Relatively few studies have attempted to model gene-environment interactions in bipolar disorder or schizophrenia using HRM. One environmental risk factor for both bipolar disorder (Dienes et al., 2006) and schizophrenia (Corcoran et al., 2003) is stress, defined here as the physiological adaptation to environmental challenges that elicits engagement of the hypothalamus-pituitary (HPA) axis. In recent years, it has been suggested that endogenous reelin expression may determine resilience to stress (Fatemi, 2011), and it is now well established that stress hormones are able to down-regulate reelin expression in several regions including the hippocampus (Fenton et al., 2015). In particular, we recently observed that the dorsal, but not ventral hippocampus, of HRM mice is particularly vulnerable to the effects of the mouse stress hormone corticosterone (CORT) (Buret and van den Buuse, 2014). We furthermore observed recently that chronic CORT treatment reduced preference for the novel arm on the Y-maze amongst HRM but not WT mice (Schroeder et al., 2015). The Y-maze assesses a form of memory that is dependent on the dorsal hippocampus, which may be underscored by decreased expression of the NMDA receptor 2C subunit within this region as has been observed in male HRM mice following CORT treatment (Buret and van den Buuse, 2014). It has also been reported that chronic CORT treatment reduces hippocampal reelin expression as well as adult hippocampal neurogenesis in HRM but not WT mice (Lussier et al., 2011). Another domain in which various stress treatments, such as CORT exposure, may interact with endogenous reelin levels may be behavioural despair, which is of particular relevance to mood disorders. Indeed, one study observed that chronic CORT treatment increased the immobility of HRM, but not WT mice, on the Forced-Swim Test (FST) (Lussier et al., 2011) while mice genetically engineered to overexpress reelin are protected from this effect (Teixeira et al., 2011).
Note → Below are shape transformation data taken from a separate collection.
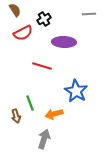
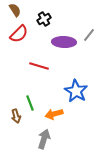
gray line: moved 21 px down; rotated 48 degrees counterclockwise
red semicircle: moved 4 px left, 1 px down; rotated 18 degrees counterclockwise
red line: moved 3 px left
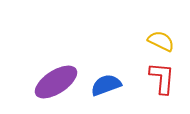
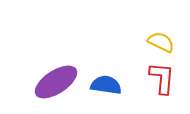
yellow semicircle: moved 1 px down
blue semicircle: rotated 28 degrees clockwise
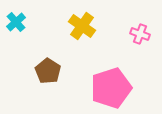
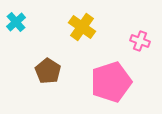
yellow cross: moved 1 px down
pink cross: moved 7 px down
pink pentagon: moved 6 px up
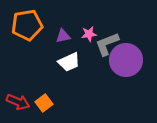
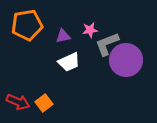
pink star: moved 1 px right, 4 px up
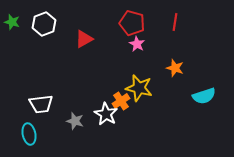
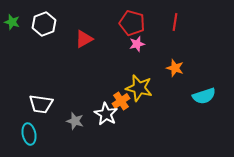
pink star: rotated 28 degrees clockwise
white trapezoid: rotated 15 degrees clockwise
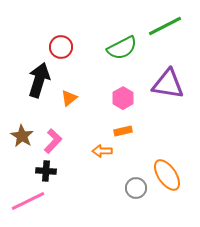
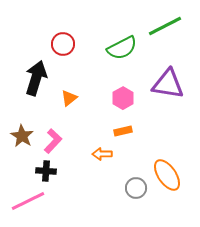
red circle: moved 2 px right, 3 px up
black arrow: moved 3 px left, 2 px up
orange arrow: moved 3 px down
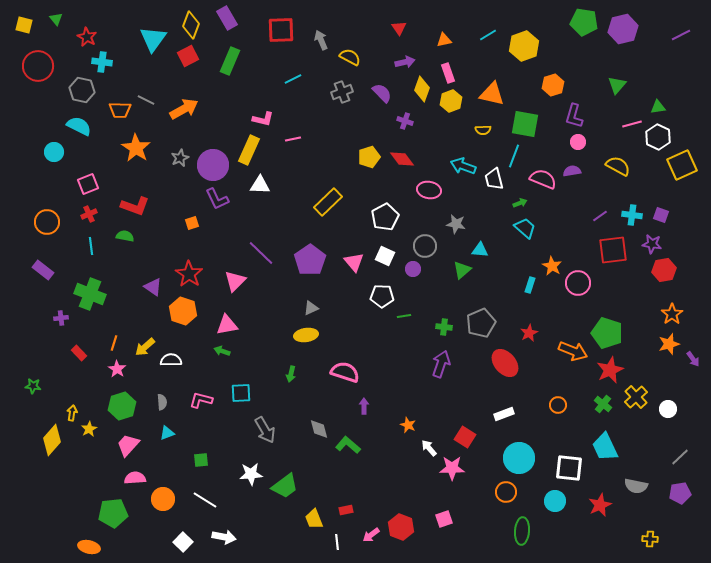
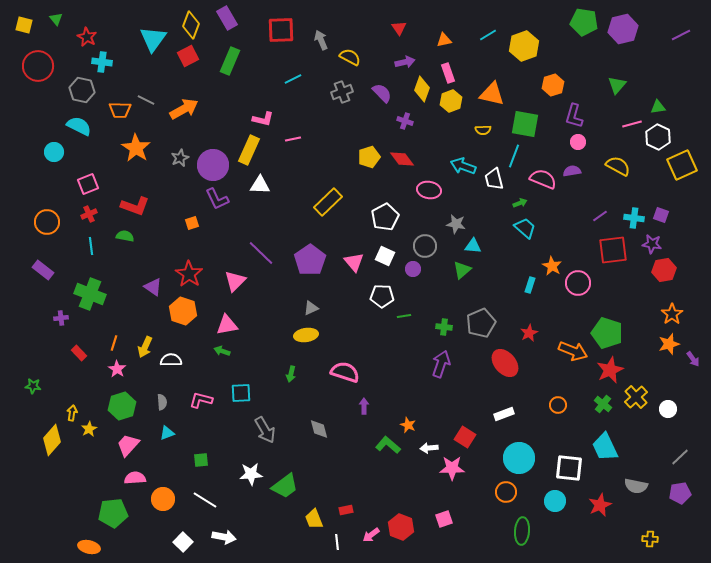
cyan cross at (632, 215): moved 2 px right, 3 px down
cyan triangle at (480, 250): moved 7 px left, 4 px up
yellow arrow at (145, 347): rotated 25 degrees counterclockwise
green L-shape at (348, 445): moved 40 px right
white arrow at (429, 448): rotated 54 degrees counterclockwise
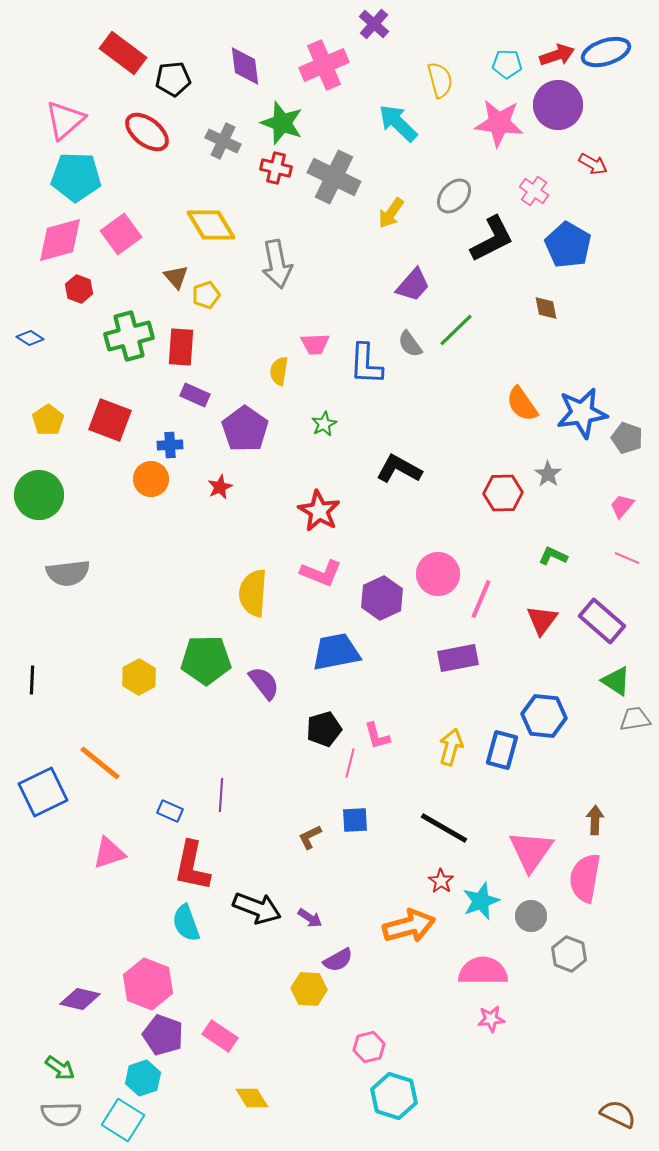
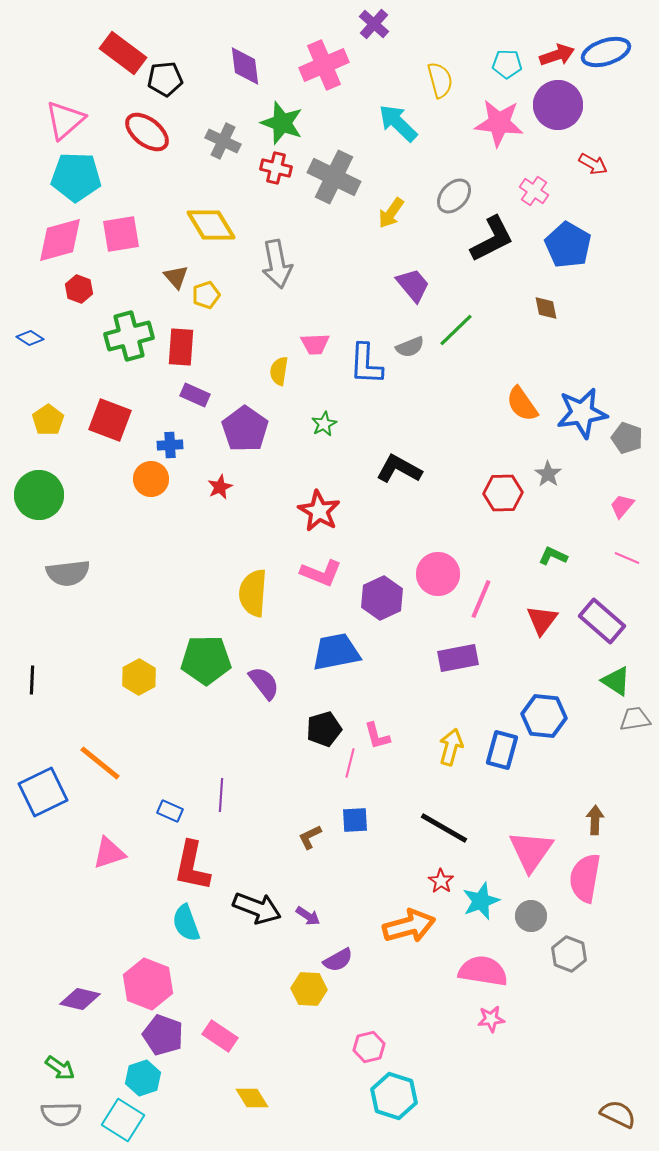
black pentagon at (173, 79): moved 8 px left
pink square at (121, 234): rotated 27 degrees clockwise
purple trapezoid at (413, 285): rotated 81 degrees counterclockwise
gray semicircle at (410, 344): moved 3 px down; rotated 76 degrees counterclockwise
purple arrow at (310, 918): moved 2 px left, 2 px up
pink semicircle at (483, 971): rotated 9 degrees clockwise
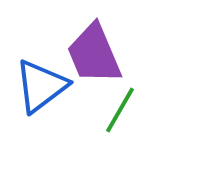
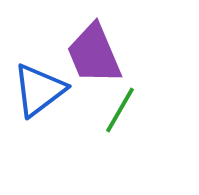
blue triangle: moved 2 px left, 4 px down
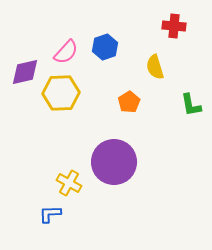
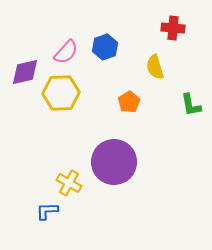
red cross: moved 1 px left, 2 px down
blue L-shape: moved 3 px left, 3 px up
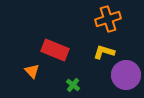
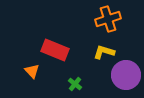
green cross: moved 2 px right, 1 px up
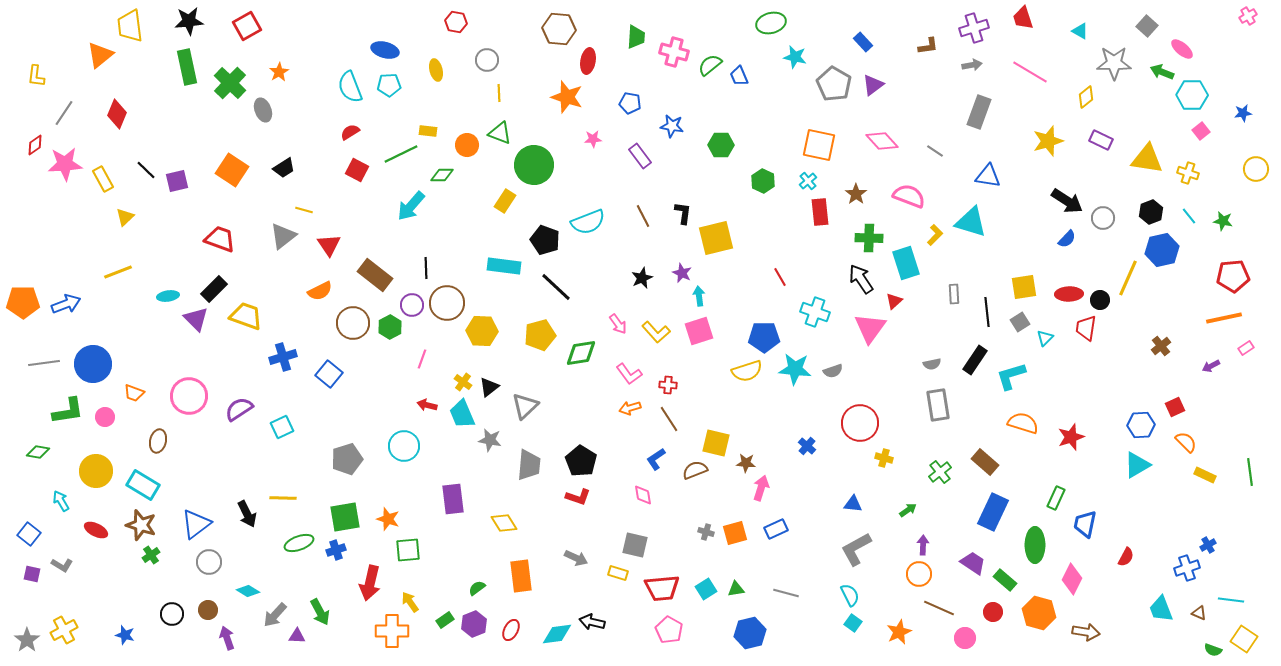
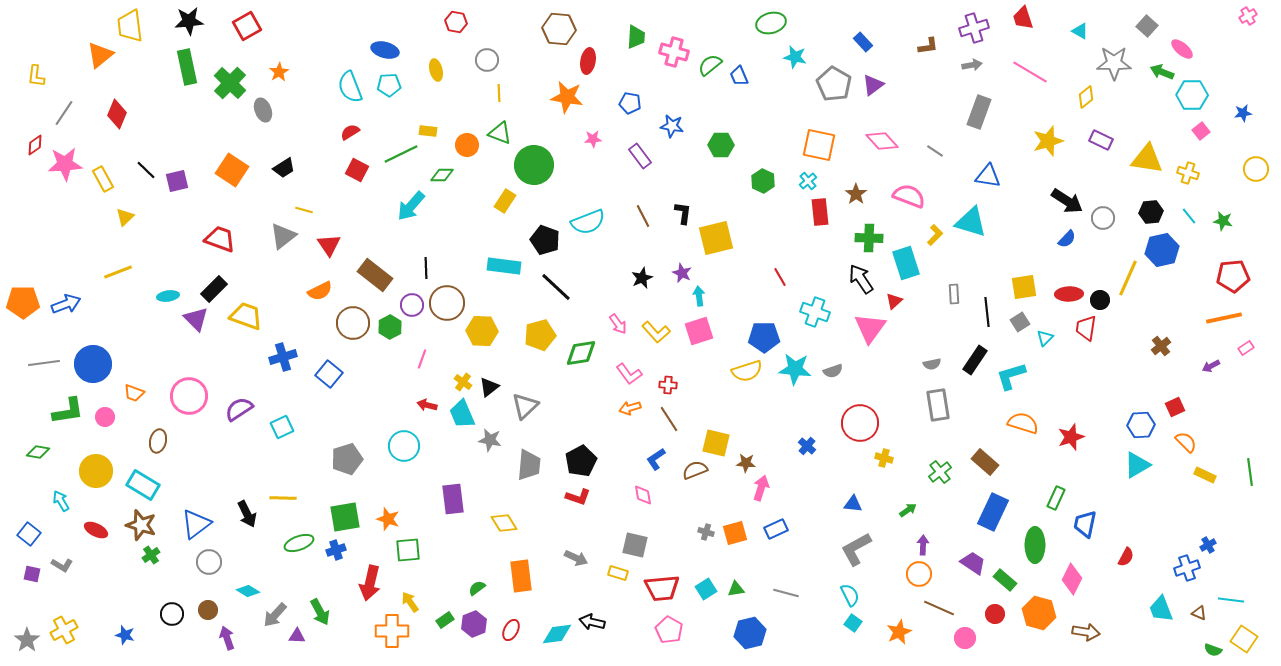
orange star at (567, 97): rotated 8 degrees counterclockwise
black hexagon at (1151, 212): rotated 15 degrees clockwise
black pentagon at (581, 461): rotated 12 degrees clockwise
red circle at (993, 612): moved 2 px right, 2 px down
The effect of chronic CORT exposure on psychosis endophenotypes in HRM, however, have not been as widely assessed.

The current study therefore sought to further explore and independently replicate the effect of chronic CORT treatment in HRM on several behaviours of relevance to both mood and psychotic disorders. To explore if these factors interact to modify psychosis-related behaviour, we tested mice for methamphetamine-induced locomotor hyperactivity, and for PPI at baseline and following acute challenge with MK-801 and apomorphine. Given inconclusive data on the effect of HRM genotype on the Y-maze, and the relatively few studies that have assessed the FST performance of this mouse model, these two behaviours were additionally included here to resolve discrepancies in the literature and probe for a potential interaction of HRM genotype and chronic CORT treatment.